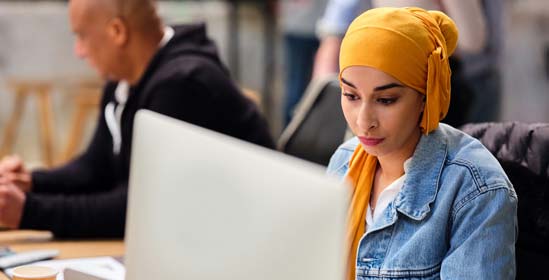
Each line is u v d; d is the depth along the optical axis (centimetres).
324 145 314
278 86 700
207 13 675
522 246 187
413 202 166
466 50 353
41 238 271
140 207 150
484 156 167
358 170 177
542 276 183
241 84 691
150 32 292
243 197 124
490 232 159
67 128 583
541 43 641
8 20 576
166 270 142
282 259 116
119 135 303
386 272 167
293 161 119
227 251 127
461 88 331
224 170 128
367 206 173
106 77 300
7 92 576
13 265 232
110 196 274
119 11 286
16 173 313
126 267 156
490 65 395
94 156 326
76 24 290
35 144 576
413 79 160
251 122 305
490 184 162
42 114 498
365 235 170
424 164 167
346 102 165
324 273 110
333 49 450
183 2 667
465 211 162
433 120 165
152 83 287
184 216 138
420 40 160
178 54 294
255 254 121
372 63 158
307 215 112
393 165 170
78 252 252
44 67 583
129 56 291
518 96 645
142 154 149
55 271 193
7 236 273
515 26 639
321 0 568
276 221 117
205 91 290
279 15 683
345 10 441
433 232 163
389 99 160
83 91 478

◆ **ABOUT THIS EXERCISE**:
Everything from the line that contains "184 216 138" to the last line of the records, restated word for word, is the required output.

◆ **RESPONSE AREA**:
184 216 138
420 40 160
178 54 294
255 254 121
372 63 158
307 215 112
393 165 170
78 252 252
44 67 583
129 56 291
518 96 645
142 154 149
55 271 193
7 236 273
515 26 639
321 0 568
276 221 117
205 91 290
279 15 683
345 10 441
433 232 163
389 99 160
83 91 478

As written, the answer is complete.